SELECTED TEXT section start

On February 20, 1996, Dr. Michael Theerman completed medical review of plaintiff's claim file. According to Dr. Theerman, plaintiff was precluded from working in a dusty, smokey or solventladen environment. Dr. Theerman concluded that plaintiff could not perform his occupation as Excello machine operator unless plaintiff was able to wear a respirator the entire day. Dr. Theerman also commented that if the job of tool and gauge inspector could be performed in a "clean room" and "not on the shop floor" then that job would not be precluded. On February 21, 1996, Mantolesky contacted Textron and spoke with Jodi Black, Human Resources Assistant, who verified that tool and gauge inspection was done in a separate and clean room without exposure to bronchial irritants.

SELECTED TEXT section end

GOAL OF THE EXERCISE ▸ Please reproduce the passage on the medical review of the claim file word for word, in full.

LISTED ENTRIES section start

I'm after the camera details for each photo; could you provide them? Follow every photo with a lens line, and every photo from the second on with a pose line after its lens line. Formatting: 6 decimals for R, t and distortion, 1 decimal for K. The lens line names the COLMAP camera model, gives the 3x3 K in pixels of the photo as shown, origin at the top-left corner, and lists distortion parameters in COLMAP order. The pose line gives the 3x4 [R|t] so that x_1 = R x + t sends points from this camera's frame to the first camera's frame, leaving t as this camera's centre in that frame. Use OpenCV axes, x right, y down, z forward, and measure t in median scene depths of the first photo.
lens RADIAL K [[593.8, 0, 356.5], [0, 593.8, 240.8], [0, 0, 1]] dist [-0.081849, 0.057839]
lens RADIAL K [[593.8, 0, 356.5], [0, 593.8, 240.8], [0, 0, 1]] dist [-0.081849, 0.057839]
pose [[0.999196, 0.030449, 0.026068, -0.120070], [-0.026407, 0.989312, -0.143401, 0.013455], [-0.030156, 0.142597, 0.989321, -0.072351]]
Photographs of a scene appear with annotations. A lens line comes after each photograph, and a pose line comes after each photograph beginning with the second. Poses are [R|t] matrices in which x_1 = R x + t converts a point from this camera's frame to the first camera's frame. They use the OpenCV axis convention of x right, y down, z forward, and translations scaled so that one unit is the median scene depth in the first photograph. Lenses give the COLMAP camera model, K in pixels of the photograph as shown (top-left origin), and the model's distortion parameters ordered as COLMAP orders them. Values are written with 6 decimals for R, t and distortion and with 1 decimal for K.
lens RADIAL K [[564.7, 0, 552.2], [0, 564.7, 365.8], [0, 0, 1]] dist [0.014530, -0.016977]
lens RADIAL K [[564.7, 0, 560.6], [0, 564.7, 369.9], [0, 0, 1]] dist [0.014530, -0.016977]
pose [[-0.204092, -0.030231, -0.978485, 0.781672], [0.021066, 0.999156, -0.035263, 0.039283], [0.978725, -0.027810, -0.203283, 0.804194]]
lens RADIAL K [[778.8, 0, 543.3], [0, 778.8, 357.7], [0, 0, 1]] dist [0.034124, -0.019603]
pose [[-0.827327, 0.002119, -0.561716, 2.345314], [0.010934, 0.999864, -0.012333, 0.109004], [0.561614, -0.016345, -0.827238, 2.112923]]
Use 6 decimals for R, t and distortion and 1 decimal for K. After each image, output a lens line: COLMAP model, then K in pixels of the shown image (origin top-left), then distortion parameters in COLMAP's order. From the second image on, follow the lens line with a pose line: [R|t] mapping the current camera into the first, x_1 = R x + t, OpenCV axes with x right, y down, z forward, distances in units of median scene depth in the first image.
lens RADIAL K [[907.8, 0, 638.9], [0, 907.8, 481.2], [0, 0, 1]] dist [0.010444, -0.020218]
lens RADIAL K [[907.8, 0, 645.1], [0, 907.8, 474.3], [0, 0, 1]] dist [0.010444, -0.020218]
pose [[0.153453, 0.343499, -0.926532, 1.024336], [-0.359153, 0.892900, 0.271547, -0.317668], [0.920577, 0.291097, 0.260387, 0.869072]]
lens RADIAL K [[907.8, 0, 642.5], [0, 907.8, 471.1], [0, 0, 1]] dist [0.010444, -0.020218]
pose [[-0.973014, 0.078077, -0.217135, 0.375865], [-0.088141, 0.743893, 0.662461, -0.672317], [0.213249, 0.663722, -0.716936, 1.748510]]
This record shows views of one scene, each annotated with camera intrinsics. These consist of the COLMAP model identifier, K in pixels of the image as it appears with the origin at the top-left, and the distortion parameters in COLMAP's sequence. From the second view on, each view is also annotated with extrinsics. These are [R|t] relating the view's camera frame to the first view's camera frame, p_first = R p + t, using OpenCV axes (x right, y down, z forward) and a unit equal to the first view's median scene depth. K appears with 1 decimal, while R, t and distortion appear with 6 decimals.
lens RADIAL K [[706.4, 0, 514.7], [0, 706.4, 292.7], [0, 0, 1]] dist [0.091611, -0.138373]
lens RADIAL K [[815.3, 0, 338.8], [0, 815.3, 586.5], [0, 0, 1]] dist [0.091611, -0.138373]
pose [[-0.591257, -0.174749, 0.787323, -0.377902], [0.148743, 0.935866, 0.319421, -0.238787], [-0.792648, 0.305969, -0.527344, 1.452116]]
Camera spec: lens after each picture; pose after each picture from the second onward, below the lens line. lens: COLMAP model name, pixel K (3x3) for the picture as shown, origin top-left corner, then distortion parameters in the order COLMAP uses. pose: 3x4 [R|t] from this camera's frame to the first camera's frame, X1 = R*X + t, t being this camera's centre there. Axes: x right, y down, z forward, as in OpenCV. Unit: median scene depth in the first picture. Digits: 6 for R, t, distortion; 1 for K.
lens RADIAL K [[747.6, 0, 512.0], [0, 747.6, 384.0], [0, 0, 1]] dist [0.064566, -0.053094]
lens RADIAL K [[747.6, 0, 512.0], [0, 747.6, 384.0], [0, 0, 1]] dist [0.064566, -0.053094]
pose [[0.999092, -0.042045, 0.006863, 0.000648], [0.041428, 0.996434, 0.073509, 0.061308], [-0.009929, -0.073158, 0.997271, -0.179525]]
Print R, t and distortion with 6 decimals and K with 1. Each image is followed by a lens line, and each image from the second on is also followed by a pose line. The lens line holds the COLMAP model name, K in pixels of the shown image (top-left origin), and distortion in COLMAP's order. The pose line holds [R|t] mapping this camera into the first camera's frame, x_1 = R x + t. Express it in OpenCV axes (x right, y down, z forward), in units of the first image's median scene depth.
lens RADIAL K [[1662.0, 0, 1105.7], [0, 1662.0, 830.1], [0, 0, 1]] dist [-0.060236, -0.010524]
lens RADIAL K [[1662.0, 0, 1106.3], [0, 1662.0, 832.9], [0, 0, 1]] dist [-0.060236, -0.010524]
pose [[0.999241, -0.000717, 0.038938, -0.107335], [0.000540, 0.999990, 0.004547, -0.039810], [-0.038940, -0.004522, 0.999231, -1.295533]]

LISTED ENTRIES section end

WORKED SOLUTION ▸
On February 20, 1996, Dr. Michael Theerman completed medical review of plaintiff's claim file. According to Dr. Theerman, plaintiff was precluded from working in a dusty, smokey or solventladen environment. Dr. Theerman concluded that plaintiff could not perform his occupation as Excello machine operator unless plaintiff was able to wear a respirator the entire day. Dr. Theerman also commented that if the job of tool and gauge inspector could be performed in a "clean room" and "not on the shop floor" then that job would not be precluded. On February 21, 1996, Mantolesky contacted Textron and spoke with Jodi Black, Human Resources Assistant, who verified that tool and gauge inspection was done in a separate and clean room without exposure to bronchial irritants.